Kariana was unyielding on one point, however: She would bring her butcher block table. Mazepink wasn't so sure; he preferred to do his chopping on a bamboo cutting board. But his wife, who had owned the block for more than a decade, insisted, and now "it really is the focal point of our lifestyle," Mazepink admits. The block sits in the center of the kitchen, serving as the site of food preparation and, often, consumption. "Some of our greatest dinners have never left the butcher block," Mazepink says, describing his family as "grazers." Archer, 4, pulls up a step stool and tends to vegetables with a butter knife, sampling generously. Charles, 2, is still awaiting his cooking assignments.

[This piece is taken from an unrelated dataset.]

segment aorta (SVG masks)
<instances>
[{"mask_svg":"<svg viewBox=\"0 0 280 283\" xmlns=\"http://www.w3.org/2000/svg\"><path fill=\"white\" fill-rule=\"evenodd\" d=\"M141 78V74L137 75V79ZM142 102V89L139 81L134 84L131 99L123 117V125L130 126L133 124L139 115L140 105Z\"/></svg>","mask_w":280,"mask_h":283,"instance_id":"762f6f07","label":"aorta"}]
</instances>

"The butcher block allows you to interact more with the room, as opposed to having your back turned to the room," says Mazepink, noting that it likewise permits them to maintain their view of the lake while they cook. Plus, he adds, it centralizes the clean-up process.
The block also serves as the site of the family's much-anticipated "Pizza and Pinot" Sunday ritual. Mazepink and Kariana are pizza fanatics—they both once worked in pizza parlors—and Sunday is the only night on which they consistently have enough time to make pies from scratch. "It is a great punctuation point to the weekend, to all be in the kitchen together making pizza," Mazepink says. "And, honestly, Monday lunch is so nice." They improvise the dough recipe, riffing on a basic formula with pinches of rosemary, thyme or other herbs they've harvested from their garden. You'd be hard-pressed to find a better wine pairing for these mushroom-heavy pizzas than Oregon Pinot Noir.
When it comes to wine, Mazepink describes himself and Kariana as "Chardonnay devotees." They love cool-climate Chardonnays from Oregon and California; some favorites are Rhys, Mt. Eden and Marcassin. Bubbles, especially grower Champagnes, are not reserved for special occasions. They've previously enjoyed bottles from Gimmonet-Oger, Alexandre Linique and Pierre Peters. But it's white Burgundy that makes Mazepink weak in the knees. He sometimes pops over to Burgundy to work the harvest before Oregon's begins. Recalling a stint at Etienne Sauzet in Puligny-Montrachet, Mazepink says, "It makes the harvest period long, but I bring home a lot of white Burgundy, so my wife allows me to do it."